As part of our annual compensation design process, in late 2019, the Compensation Committee approved management’s recommendations to modify the weightings of the performance metrics for the annual incentive plan. For 2020, the Organic Revenue Growth metric increased in weighting, from 20% in 2019 to 30%. The margin metric therefore decreased in weighting, from 60% in 2019 to 50% in 2020. This was a reflection of the Company’s significant progress in recent years towards achieving peer level margins.

At the beginning of 2020, the Compensation Committee set performance goals for each of the above financial metrics. The amount earned for the portion of the annual incentives tied to the business units’ performance is calculated based on the relevant unit’s financial performance against the same metrics (utilizing the same weightings) as shown in the “Performance Metrics” table above.

[Saved data entries]
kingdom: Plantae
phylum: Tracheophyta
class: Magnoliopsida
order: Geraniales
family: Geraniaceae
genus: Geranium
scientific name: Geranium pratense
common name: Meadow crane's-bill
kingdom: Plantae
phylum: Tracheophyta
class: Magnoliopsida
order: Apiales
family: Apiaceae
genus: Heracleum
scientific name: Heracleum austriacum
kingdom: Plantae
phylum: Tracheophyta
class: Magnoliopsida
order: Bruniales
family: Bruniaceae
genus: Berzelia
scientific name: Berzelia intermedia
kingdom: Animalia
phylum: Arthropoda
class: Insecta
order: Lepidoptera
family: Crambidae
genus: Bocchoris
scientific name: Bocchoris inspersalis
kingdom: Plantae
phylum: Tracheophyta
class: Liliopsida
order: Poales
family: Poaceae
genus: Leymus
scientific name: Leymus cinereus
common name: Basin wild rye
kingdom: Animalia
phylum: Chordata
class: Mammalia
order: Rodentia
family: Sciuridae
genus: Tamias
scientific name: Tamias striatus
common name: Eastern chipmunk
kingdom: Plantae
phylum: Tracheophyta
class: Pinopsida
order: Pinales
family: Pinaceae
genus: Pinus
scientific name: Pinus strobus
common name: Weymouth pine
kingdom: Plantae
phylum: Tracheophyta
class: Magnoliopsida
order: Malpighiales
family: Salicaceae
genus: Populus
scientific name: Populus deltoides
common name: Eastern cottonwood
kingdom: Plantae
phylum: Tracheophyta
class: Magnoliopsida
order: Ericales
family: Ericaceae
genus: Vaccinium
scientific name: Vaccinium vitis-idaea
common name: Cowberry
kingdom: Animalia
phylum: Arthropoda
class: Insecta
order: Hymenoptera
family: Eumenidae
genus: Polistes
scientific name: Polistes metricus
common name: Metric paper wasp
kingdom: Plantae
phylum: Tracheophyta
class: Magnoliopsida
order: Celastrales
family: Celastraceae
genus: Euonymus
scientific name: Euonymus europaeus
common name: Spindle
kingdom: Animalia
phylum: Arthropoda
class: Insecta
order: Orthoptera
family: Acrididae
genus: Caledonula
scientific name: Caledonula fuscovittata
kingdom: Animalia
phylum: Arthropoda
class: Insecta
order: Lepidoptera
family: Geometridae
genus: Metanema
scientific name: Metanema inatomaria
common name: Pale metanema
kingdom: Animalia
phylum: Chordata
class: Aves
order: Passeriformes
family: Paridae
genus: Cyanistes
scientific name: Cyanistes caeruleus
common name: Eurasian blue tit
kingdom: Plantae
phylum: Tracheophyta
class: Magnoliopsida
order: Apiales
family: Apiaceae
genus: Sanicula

> **AIM OF THE TASK**
Please continue the excerpt on the annual incentive plan's performance metrics, picking up after its final sentence.

> **EXERCISE OUTPUT**
The Compensation Committee also set HPOs for the Chairman & CEO at the beginning of 2020, which consisted of quantitative and/or qualitative objectives. HPOs and performance expectations for all other NEOs are established by the Chairman & CEO. HPOs

include goals tied to the overall strategic priorities of the Company or operating units and typically include goals related to talent management, diversity and inclusion and cross-agency collaboration. For quantitative HPOs, specific objectives are established. For qualitative HPOs, specific accomplishments or expectations are defined and the Compensation Committee exercises judgment in assessing performance.

The Chairman & CEO’s performance, as it pertains to HPOs, is assessed after considering written assessments submitted to the Compensation Committee for both the Company as a whole and for the Chairman & CEO himself. For all other NEOs, the Chairman & CEO assesses performance against established HPOs and makes recommendations to the Compensation Committee. Based on the Compensation Committee’s independent evaluation of performance, the Compensation Committee will score performance as “poor,” “fair,” “good,” excellent” and “spectacular,” which will yield a payout between 0% and 200% of a NEO’s target annual incentive.

 

 

2020 IPG CORPORATE FINANCIAL PERFORMANCE AND ANNUAL INCENTIVE AWARDS FOR NEOs

Below are the Company’s 2020 performance goals and actual achievement against those goals. This performance, combined with a HPO rating of 100%, would have resulted in a Corporate performance rating of 64%.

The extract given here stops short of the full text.